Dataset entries

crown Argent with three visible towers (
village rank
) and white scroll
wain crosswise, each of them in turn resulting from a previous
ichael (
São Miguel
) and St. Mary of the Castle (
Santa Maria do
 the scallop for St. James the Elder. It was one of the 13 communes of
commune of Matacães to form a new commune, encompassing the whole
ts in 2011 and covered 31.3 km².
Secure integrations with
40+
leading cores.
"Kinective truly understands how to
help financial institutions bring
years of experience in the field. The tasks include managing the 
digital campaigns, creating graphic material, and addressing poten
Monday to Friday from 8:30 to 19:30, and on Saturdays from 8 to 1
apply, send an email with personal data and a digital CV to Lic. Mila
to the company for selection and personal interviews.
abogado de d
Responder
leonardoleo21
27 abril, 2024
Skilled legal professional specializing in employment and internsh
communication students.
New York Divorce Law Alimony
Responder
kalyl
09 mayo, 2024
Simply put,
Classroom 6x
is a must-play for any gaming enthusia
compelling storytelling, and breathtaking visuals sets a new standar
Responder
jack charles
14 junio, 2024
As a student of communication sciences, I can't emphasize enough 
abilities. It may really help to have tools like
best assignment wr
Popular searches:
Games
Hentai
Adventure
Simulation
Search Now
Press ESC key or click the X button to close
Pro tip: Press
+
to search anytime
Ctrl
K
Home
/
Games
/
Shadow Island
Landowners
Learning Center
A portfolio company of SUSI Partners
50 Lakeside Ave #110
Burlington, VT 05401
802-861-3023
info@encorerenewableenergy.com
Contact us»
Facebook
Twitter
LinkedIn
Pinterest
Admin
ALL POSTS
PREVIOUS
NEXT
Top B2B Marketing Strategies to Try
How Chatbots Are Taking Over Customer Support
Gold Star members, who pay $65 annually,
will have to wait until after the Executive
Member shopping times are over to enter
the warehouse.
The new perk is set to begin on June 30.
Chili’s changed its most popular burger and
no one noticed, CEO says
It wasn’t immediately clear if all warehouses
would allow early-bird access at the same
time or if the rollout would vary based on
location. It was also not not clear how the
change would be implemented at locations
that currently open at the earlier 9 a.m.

ABOUT THIS TASK: Copy the lines from the start of the records through the line containing "apply, send an", with that final line included.

YOUR SOLUTION:
crown Argent with three visible towers (
village rank
) and white scroll
wain crosswise, each of them in turn resulting from a previous
ichael (
São Miguel
) and St. Mary of the Castle (
Santa Maria do
 the scallop for St. James the Elder. It was one of the 13 communes of
commune of Matacães to form a new commune, encompassing the whole
ts in 2011 and covered 31.3 km².
Secure integrations with
40+
leading cores.
"Kinective truly understands how to
help financial institutions bring
years of experience in the field. The tasks include managing the 
digital campaigns, creating graphic material, and addressing poten
Monday to Friday from 8:30 to 19:30, and on Saturdays from 8 to 1
apply, send an email with personal data and a digital CV to Lic. Mila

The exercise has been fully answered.